▶ **WHAT YOU NEED TO DO**
Present the records as a Markdown table with columns headed "Row" and "Line", beginning with the first line of the records and ending with the line that contains "picture [0, 0, 1500, 844]". Leave out blank lines.
↓
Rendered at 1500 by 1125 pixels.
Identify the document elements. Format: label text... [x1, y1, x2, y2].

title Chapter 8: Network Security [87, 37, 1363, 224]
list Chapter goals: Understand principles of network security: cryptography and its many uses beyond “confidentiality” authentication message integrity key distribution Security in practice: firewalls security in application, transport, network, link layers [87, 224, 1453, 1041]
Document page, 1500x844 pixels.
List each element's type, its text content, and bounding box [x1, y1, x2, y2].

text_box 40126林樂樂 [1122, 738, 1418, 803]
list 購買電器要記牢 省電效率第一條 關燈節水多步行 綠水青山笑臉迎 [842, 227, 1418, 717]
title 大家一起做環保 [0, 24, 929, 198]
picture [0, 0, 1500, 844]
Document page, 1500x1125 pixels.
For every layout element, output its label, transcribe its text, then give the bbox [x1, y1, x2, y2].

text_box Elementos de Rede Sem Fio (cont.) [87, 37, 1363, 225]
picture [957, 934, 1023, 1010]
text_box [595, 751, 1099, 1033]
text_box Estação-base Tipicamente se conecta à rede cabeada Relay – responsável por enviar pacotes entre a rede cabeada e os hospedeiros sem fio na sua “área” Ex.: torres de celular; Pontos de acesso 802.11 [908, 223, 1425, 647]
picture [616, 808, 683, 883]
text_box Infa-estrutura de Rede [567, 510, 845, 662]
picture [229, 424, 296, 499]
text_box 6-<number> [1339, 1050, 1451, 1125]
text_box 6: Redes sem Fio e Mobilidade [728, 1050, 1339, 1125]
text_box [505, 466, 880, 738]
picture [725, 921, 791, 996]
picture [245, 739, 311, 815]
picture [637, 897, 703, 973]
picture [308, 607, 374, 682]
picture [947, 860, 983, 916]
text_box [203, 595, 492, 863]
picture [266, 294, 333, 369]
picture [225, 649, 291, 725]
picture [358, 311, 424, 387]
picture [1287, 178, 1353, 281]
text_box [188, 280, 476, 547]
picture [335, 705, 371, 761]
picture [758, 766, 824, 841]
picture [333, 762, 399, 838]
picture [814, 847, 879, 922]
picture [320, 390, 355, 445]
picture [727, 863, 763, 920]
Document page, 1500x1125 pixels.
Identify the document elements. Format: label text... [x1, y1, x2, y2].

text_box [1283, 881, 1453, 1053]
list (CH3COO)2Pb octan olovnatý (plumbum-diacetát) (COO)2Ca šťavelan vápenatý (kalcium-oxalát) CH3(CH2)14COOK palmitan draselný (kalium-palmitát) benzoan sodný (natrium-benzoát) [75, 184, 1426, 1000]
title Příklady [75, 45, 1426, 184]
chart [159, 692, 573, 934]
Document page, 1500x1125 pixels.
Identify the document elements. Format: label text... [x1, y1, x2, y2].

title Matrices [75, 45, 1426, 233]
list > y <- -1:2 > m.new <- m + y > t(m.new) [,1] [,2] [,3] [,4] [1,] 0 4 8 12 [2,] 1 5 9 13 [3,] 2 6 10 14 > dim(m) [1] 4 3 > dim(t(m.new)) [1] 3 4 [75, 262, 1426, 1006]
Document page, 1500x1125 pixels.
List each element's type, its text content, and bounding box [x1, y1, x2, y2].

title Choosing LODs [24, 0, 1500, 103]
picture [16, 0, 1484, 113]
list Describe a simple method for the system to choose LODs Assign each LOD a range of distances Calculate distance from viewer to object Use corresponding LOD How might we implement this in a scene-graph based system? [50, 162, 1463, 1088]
↑
▶ **RESULT FOR THIS EXERCISE**
| Row | Line |
|---|---|
| 1 | Rendered at 1500 by 1125 pixels. |
| 2 | Identify the document elements. Format: label text... [x1, y1, x2, y2]. |
| 3 | title Chapter 8: Network Security [87, 37, 1363, 224] |
| 4 | list Chapter goals: Understand principles of network security: cryptography and its many uses beyond “confidentiality” authentication message integrity key distribution Security in practice: firewalls security in application, transport, network, link layers [87, 224, 1453, 1041] |
| 5 | Document page, 1500x844 pixels. |
| 6 | List each element's type, its text content, and bounding box [x1, y1, x2, y2]. |
| 7 | text_box 40126林樂樂 [1122, 738, 1418, 803] |
| 8 | list 購買電器要記牢 省電效率第一條 關燈節水多步行 綠水青山笑臉迎 [842, 227, 1418, 717] |
| 9 | title 大家一起做環保 [0, 24, 929, 198] |
| 10 | picture [0, 0, 1500, 844] |